At Juan Cole’s Informed Comment, Edmund Burke III (!) on déjà vu all over again in the Middle East:
In 1900 media fulmination about the threat posed by alleged Muslim fanaticism dominated the headlines. Then as now, nineteenth century European tabloid railings against the Sudanese Mahdi and pan-Islamic conspiracies were a proven way to sell newspapers. Then as now, the lords of empire sought to spook metropolitan populations into supporting military interventions by manufacturing Muslim rebels. Then as now, this helped win continued public support for endless war and colonial expansion. Thus our current preoccupations with al-Qaida, Somali hijackers and ISIS fanatics, fit rather well in the museum of imperialist culture.

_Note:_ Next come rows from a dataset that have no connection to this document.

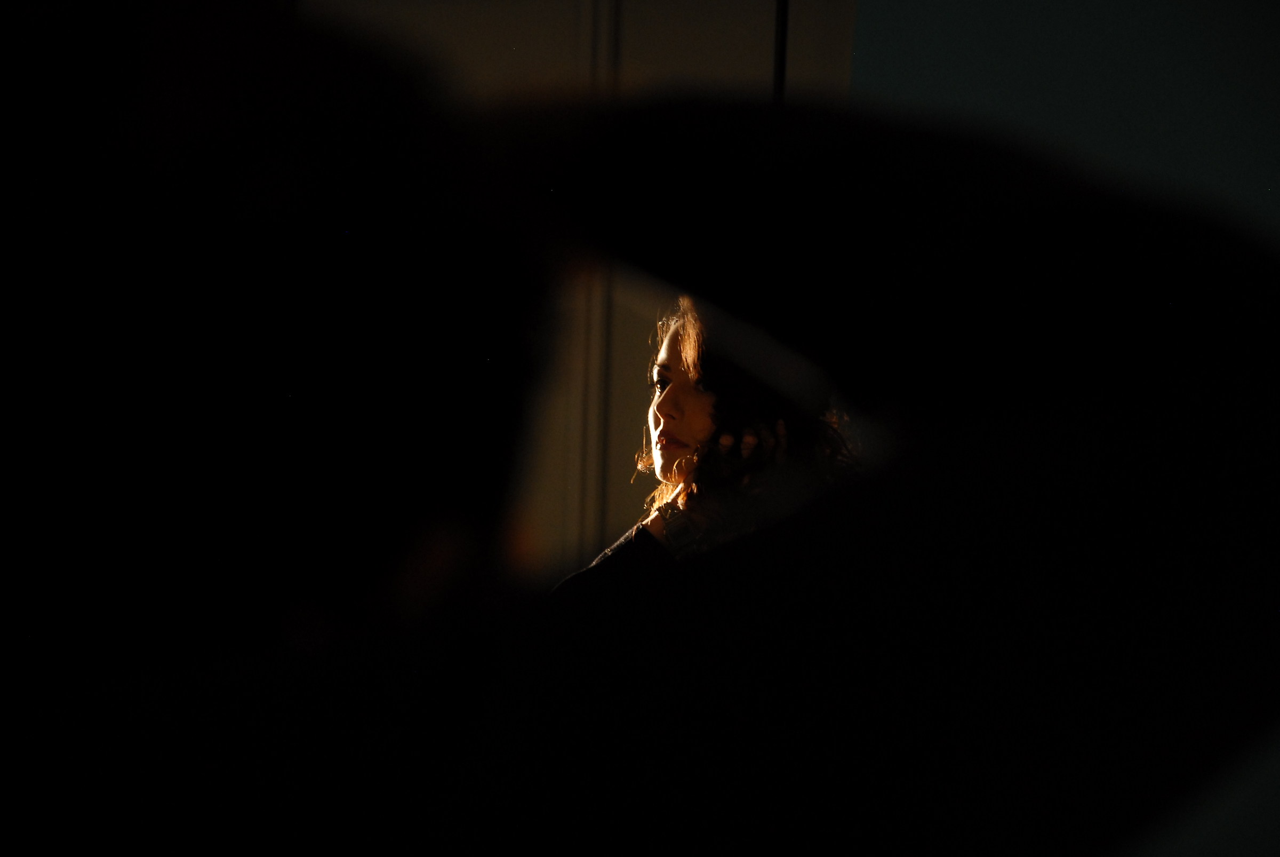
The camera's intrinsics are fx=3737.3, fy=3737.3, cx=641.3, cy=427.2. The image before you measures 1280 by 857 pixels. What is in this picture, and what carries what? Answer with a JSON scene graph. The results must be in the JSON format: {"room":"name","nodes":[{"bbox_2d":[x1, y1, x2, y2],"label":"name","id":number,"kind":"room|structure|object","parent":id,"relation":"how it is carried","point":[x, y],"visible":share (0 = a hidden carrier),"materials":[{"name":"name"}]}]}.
{"room":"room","nodes":[
{"label":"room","id":0,"kind":"room"},
{"bbox_2d":[323,0,865,582],"label":"wall","id":1,"kind":"structure","parent":0,"point":[687,4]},
{"bbox_2d":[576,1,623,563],"label":"door frame","id":2,"kind":"structure","parent":1,"relation":"attached to","point":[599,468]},
{"bbox_2d":[772,1,789,100],"label":"pole","id":3,"kind":"object","parent":1,"relation":"attached to","point":[777,71],"visible":0.18,"materials":[{"name":"black metal"}]},
{"bbox_2d":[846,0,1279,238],"label":"wall","id":4,"kind":"structure","parent":0,"point":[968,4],"materials":[{"name":"paint"}]},
{"label":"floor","id":5,"kind":"structure","parent":0,"visible":0},
{"bbox_2d":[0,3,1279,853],"label":"person","id":6,"kind":"object","parent":5,"relation":"on","point":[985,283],"visible":0.98},
{"bbox_2d":[554,295,864,598],"label":"woman","id":7,"kind":"object","parent":5,"relation":"on","point":[677,473],"visible":0.34}
]}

The French colonial experience provides a salient example. French Algeria was a veritable bestiary of what not to do, ranging from such Islamophobic policies of closing mosques, libraries and Islamic schools to demonizing sufi brotherhoods as the sources of alleged pan-Islamic insurgency. By 1900, French colonial experts and metropolitan officials had become convinced that a change was needed. They looked to the model of British India for an example of what worked, and to Morocco as the potential site where they could “get it right” by introducing the model of British India. But before they could do that, they first had to get acquiescence of the other European powers and contend with Moroccan resistance.

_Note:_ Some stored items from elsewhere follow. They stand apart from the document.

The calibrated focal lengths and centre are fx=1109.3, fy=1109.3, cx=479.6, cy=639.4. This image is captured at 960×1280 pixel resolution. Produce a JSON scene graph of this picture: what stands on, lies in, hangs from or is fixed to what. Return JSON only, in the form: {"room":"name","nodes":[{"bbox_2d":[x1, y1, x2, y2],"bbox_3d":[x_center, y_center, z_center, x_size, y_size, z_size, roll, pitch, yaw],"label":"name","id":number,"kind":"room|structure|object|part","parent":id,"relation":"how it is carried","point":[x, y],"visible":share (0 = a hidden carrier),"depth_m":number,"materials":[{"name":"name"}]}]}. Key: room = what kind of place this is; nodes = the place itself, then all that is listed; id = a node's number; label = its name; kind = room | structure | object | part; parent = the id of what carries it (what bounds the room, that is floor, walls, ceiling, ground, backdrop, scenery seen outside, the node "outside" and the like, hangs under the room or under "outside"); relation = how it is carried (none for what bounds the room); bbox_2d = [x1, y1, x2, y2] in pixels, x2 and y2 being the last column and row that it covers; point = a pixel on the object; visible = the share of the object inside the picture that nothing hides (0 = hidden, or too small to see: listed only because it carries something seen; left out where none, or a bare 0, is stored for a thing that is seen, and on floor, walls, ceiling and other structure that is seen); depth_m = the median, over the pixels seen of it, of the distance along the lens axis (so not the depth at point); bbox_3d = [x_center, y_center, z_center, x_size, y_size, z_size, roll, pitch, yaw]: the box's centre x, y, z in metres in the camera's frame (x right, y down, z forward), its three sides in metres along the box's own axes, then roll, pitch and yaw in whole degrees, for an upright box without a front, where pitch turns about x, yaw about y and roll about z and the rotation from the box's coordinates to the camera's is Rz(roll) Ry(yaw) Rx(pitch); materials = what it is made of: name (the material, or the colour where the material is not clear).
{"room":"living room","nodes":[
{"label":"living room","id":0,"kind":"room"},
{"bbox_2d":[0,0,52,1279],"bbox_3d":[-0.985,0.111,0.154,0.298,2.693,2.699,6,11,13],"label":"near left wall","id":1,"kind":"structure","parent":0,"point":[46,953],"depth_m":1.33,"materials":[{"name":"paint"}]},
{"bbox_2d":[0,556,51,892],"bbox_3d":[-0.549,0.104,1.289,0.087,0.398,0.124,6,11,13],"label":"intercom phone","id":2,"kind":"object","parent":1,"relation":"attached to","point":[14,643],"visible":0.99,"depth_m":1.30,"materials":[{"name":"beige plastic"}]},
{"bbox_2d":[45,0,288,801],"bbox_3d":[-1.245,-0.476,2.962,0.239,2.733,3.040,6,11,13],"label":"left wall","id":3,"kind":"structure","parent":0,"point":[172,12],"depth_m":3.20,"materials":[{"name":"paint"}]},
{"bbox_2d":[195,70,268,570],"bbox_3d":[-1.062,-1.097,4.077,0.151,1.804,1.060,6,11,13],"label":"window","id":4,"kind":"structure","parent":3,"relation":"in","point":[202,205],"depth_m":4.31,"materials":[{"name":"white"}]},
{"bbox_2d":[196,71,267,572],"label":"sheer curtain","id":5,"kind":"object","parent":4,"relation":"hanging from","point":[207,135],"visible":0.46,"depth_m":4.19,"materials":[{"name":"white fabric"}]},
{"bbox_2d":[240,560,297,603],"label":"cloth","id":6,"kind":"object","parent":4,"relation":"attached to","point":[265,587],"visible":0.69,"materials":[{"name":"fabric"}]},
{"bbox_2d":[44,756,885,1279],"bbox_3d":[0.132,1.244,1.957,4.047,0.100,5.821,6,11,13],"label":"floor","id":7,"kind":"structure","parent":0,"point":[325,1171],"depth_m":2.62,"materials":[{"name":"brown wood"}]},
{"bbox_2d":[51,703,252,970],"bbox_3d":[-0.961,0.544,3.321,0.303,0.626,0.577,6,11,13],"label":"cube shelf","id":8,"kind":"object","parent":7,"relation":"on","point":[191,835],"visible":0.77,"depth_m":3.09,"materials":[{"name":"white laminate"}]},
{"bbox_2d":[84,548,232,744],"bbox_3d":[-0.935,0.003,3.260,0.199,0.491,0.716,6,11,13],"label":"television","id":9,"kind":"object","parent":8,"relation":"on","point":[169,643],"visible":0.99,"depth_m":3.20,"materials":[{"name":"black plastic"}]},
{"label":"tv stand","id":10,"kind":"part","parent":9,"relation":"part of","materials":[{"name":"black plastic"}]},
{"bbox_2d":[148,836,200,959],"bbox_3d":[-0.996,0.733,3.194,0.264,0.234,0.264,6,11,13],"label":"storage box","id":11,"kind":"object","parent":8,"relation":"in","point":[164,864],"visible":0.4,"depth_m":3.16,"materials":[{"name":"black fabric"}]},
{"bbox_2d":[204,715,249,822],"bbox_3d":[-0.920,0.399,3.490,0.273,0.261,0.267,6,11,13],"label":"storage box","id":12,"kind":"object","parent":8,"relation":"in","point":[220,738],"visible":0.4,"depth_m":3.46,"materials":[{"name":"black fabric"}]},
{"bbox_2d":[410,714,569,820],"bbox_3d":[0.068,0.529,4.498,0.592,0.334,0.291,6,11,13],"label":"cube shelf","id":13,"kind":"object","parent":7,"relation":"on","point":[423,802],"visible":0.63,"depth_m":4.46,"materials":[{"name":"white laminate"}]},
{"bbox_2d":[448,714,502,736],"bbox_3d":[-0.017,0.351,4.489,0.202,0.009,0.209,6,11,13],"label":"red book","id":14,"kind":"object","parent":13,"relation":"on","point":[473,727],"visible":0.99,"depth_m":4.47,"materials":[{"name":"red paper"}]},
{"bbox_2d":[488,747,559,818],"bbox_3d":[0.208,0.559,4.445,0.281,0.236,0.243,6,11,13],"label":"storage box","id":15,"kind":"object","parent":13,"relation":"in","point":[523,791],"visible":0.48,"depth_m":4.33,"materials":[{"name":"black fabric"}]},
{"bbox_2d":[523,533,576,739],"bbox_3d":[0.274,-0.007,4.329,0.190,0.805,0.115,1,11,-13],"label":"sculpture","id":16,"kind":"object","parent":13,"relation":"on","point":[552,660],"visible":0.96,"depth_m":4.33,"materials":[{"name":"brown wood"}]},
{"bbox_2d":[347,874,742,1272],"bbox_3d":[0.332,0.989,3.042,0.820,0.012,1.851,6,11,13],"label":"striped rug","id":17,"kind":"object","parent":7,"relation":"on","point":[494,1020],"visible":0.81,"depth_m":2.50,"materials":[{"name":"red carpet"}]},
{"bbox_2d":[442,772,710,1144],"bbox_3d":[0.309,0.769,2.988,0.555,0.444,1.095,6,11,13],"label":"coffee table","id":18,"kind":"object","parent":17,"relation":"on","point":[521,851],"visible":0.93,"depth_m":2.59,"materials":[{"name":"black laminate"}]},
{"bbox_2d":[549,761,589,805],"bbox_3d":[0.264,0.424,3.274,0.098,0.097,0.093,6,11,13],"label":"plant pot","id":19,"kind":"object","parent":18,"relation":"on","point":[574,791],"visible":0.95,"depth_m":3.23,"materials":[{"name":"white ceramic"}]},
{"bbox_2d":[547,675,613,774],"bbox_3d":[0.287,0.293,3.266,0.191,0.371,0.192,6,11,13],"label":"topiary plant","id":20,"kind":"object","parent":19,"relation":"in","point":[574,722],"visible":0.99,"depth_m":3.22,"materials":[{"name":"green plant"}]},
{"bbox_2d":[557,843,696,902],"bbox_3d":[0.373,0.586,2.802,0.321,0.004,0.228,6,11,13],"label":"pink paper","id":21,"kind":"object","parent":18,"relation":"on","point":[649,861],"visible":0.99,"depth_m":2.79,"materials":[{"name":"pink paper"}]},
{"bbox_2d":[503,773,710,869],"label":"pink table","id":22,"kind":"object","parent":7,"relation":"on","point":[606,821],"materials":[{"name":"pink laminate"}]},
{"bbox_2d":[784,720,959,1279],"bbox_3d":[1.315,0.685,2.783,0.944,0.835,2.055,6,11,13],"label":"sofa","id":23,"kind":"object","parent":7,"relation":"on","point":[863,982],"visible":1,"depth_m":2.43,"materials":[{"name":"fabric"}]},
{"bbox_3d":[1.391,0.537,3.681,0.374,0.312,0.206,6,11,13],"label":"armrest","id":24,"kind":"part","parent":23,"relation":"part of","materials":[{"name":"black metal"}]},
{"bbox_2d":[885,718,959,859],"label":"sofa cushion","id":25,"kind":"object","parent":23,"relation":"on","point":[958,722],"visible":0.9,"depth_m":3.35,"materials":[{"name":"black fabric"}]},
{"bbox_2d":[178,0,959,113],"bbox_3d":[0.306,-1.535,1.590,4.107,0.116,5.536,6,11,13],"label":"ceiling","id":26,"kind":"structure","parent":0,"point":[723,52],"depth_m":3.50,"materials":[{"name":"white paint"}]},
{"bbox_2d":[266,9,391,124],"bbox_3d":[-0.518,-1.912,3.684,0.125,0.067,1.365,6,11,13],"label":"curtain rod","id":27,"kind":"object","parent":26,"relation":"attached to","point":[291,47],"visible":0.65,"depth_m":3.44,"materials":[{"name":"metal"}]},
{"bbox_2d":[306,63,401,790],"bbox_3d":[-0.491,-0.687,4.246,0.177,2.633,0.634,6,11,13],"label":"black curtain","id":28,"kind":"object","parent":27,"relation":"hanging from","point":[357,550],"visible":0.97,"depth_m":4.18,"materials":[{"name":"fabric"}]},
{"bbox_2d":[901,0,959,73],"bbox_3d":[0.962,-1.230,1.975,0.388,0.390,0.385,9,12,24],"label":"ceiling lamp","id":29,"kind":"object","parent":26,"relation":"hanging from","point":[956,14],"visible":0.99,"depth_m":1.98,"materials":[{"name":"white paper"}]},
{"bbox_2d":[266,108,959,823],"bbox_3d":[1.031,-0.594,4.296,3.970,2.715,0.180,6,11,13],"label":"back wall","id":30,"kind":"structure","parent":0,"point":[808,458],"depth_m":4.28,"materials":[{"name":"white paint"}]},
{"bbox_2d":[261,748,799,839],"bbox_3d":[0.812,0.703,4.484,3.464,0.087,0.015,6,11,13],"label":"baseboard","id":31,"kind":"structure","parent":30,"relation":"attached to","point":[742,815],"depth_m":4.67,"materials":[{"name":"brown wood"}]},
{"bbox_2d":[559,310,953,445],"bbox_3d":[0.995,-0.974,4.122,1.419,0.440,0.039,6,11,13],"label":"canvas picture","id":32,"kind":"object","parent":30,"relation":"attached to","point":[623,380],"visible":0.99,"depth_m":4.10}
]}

Still an independent state in 1900, Morocco was coveted by no less than four major European powers. Indeed, Europe would several times come to the brink of war in the period 1900-1912 over what was then called “the Moroccan Question.” In order to deploy the “scientific imperialism” tool kit, a systematic French effort to study Moroccan society and its culture and institutions was required. Yet as late as 1900, European ignorance about Morocco was profound.. Few studies existed, and those that did traded heavily in orientalist clichés. Morocco was viewed as a “Tibet on the doorstep of Europe.” And France was only slightly better informed about Morocco than its main rivals–Britain, Spain and Germany
What makes the Moroccan case so interesting is that the Moroccan colonial archive was created in the span of a single generation in the heyday of “scientific imperialism.” Thus from the start “Moroccan Islam” was intended to provide support for the French colonial project. In Morocco we get to see the elaboration of a colonial archive—a task that took a century for the British to accomplish in India. We also get to see the uses to which ethnographic knowledge was put in the elaboration of the colonial project. This story is the very opposite of the U.S. experience in Afghanistan and Iraq.